Putting aside the well-documented concerns from the “we don’t want the machines to take our jobs” chorus, ChatGPT presents risks, especially in a highly-regulated profession like healthcare. The trope “everything on the internet is forever” resonates in the case of ChatGPT, where information shared is used to refine the chatbot’s model. Consider the recent instance where Samsung employees leaked internal code by uploading it to ChatGPT. The fallout was limited to Samsung, which suffered an embarrassing leak of internal confidential information and since banned use of generative A.I. for some staff functions.

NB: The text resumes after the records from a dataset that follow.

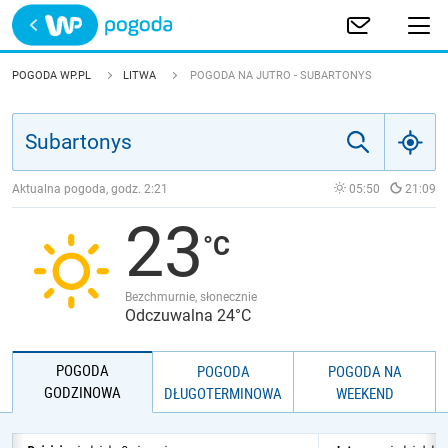
Trwa ładowanie
POLSKA
POGODA WP.PL
LITWA
POGODA NA JUTRO - SUBARTONYS
EUROPA
ŚWIAT
Aktualna pogoda, godz.
2:21
05:50
21:09
23
JAKOŚĆ POWIETRZA
Bezchmurnie, słonecznie
Odczuwalna 24°C
POGODA
POGODA
POGODA NA
GODZINOWA
DŁUGOTERMINOWA
WEEKEND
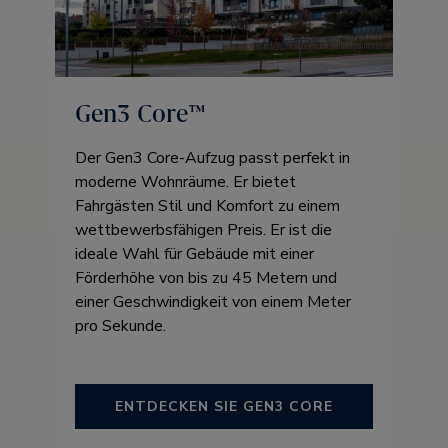
Gen3 Core™
Der Gen3 Core-Aufzug passt perfekt in
moderne Wohnräume. Er bietet
Fahrgästen Stil und Komfort zu einem
wettbewerbsfähigen Preis. Er ist die
ideale Wahl für Gebäude mit einer
Förderhöhe von bis zu 45 Metern und
einer Geschwindigkeit von einem Meter
pro Sekunde.
ENTDECKEN SIE GEN3 CORE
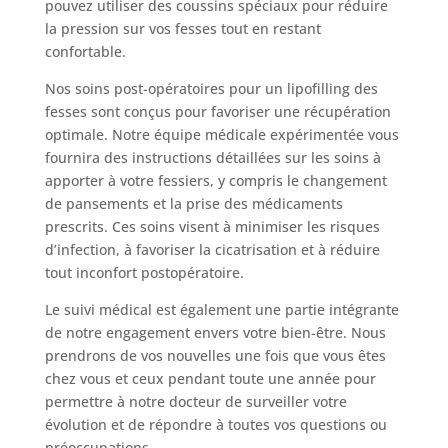
pouvez utiliser des coussins spéciaux pour réduire
la pression sur vos fesses tout en restant
confortable.
Nos soins post-opératoires pour un lipofilling des
fesses sont conçus pour favoriser une récupération
optimale. Notre équipe médicale expérimentée vous
fournira des instructions détaillées sur les soins à
apporter à votre fessiers, y compris le changement
de pansements et la prise des médicaments
prescrits. Ces soins visent à minimiser les risques
d’infection, à favoriser la cicatrisation et à réduire
tout inconfort postopératoire.
Le suivi médical est également une partie intégrante
de notre engagement envers votre bien-être. Nous
prendrons de vos nouvelles une fois que vous êtes
chez vous et ceux pendant toute une année pour
permettre à notre docteur de surveiller votre
évolution et de répondre à toutes vos questions ou
préoccupations.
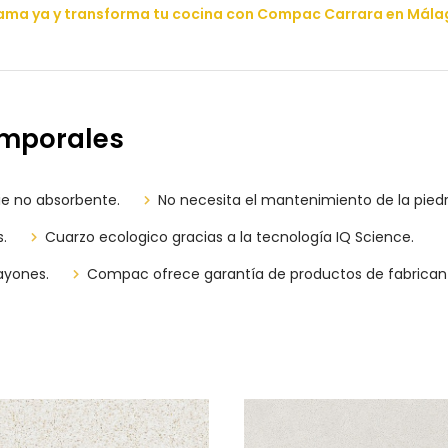
lama ya y transforma tu cocina con Compac Carrara en Mála
emporales
ie no absorbente.
No necesita el mantenimiento de la piedr
.
Cuarzo ecologico gracias a la tecnología IQ Science.
ayones.
Compac ofrece garantía de productos de fabricant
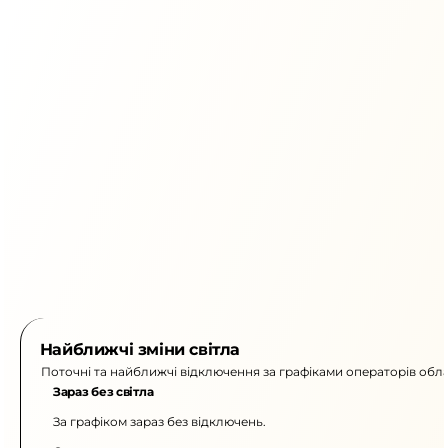
Найближчі зміни світла
Поточні та найближчі відключення за графіками операторів обла
Зараз без світла
За графіком зараз без відключень.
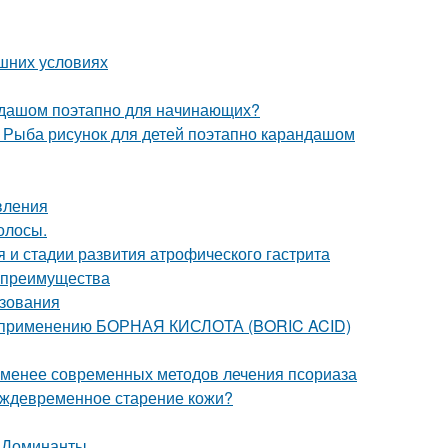
ашних условиях
андашом поэтапно для начинающих?
. Рыба рисунок для детей поэтапно карандашом
вления
олосы.
 и стадии развития атрофического гастрита
и преимущества
ьзования
о применению БОРНАЯ КИСЛОТА (BORIC ACID)
 менее современных методов лечения псориаза
еждевременное старение кожи?
. Доминанты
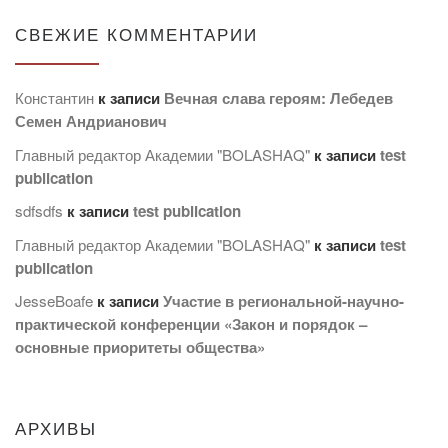
СВЕЖИЕ КОММЕНТАРИИ
Константин
к записи
Вечная слава героям: Лебедев
Семен Андрианович
Главный редактор Академии "BOLASHAQ"
к записи
test
publication
sdfsdfs
к записи
test publication
Главный редактор Академии "BOLASHAQ"
к записи
test
publication
JesseBoafe
к записи
Участие в региональной-научно-
практической конференции «Закон и порядок –
основные приоритеты общества»
АРХИВЫ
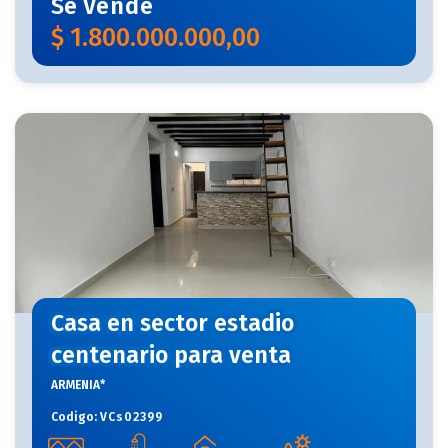
Se
Vende
$
1.800.000.000,00
Casa en sector estadio
centenario para venta
ARMENIA*
Codigo:
VCs02399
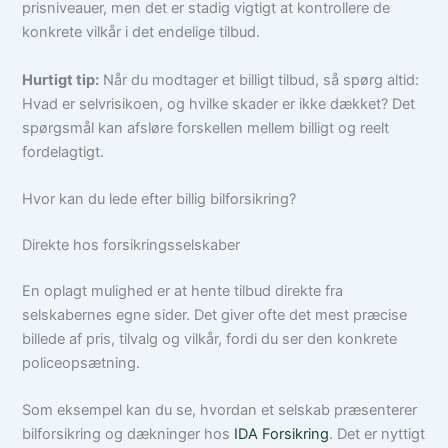
prisniveauer, men det er stadig vigtigt at kontrollere de
konkrete vilkår i det endelige tilbud.
Hurtigt tip:
Når du modtager et billigt tilbud, så spørg altid:
Hvad er selvrisikoen, og hvilke skader er ikke dækket? Det
spørgsmål kan afsløre forskellen mellem billigt og reelt
fordelagtigt.
Hvor kan du lede efter billig bilforsikring?
Direkte hos forsikringsselskaber
En oplagt mulighed er at hente tilbud direkte fra
selskabernes egne sider. Det giver ofte det mest præcise
billede af pris, tilvalg og vilkår, fordi du ser den konkrete
policeopsætning.
Som eksempel kan du se, hvordan et selskab præsenterer
bilforsikring og dækninger hos
IDA Forsikring
. Det er nyttigt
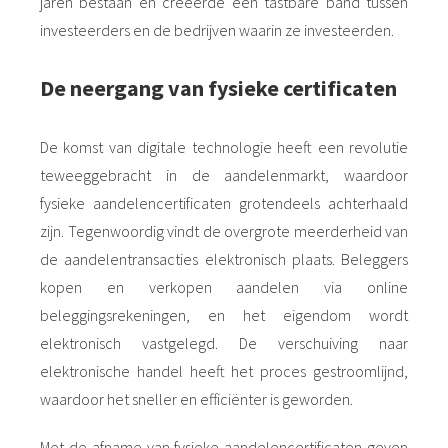
jaren bestaan en creëerde een tastbare band tussen
investeerders en de bedrijven waarin ze investeerden.
De neergang van fysieke certificaten
De komst van digitale technologie heeft een revolutie
teweeggebracht in de aandelenmarkt, waardoor
fysieke aandelencertificaten grotendeels achterhaald
zijn. Tegenwoordig vindt de overgrote meerderheid van
de aandelentransacties elektronisch plaats. Beleggers
kopen en verkopen aandelen via online
beleggingsrekeningen, en het eigendom wordt
elektronisch vastgelegd. De verschuiving naar
elektronische handel heeft het proces gestroomlijnd,
waardoor het sneller en efficiënter is geworden.
Met de afname van fysieke aandelencertificaten geven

A physician indiscriminately uploading patient information without the necessary measures in place risks more than an embarrassing internal leak – such disclosure may constitute a data breach under HIPAA. Federal regulators continue to apply scrutiny and to pay attention to A.I., as evidenced by a joint statement from several federal agencies addressing concerns about potential biases in A.I. While Health and Human Services was not a signatory, it no doubt is watching recent trends, especially as physicians and other healthcare providers rely more on generative A.I like ChatGPT.
While A.I. can be a brave new world or frontier, the same premises hold true. HIPAA compliance remains as essential as ever. The same concerns with sharing sensitive patient information apply, whether with a chatbot assistant or an individual. Physicians should always remind themselves nuts-and-bolts questions like what information can be shared, for what purpose can it be shared, and to whom can it be shared when handling PHI. Beyond the end-users, healthcare providers would be wise to review and to update standard policies and procedures for handling PHI as necessary. The proper business associate agreements must be in place. For events where information is improperly shared, a comprehensive response plan is also critical. So healthcare providers looking to leverage generative ChatGPT or other generative A.I. (or any other third-party services for that matter) should remember the fundamentals: develop and implement policies governing PHI use, transmission, and storage; ensure the proper documentation is in place; review frequently; and educate, educate, educate.
If JAMA’s recent studies are any indication, the role of ChatGPT and A.I. will increase in the medical profession. Basic HIPAA compliance remains the best way to ensure these tools are utilized properly. In other words, everything changes but nothing changes.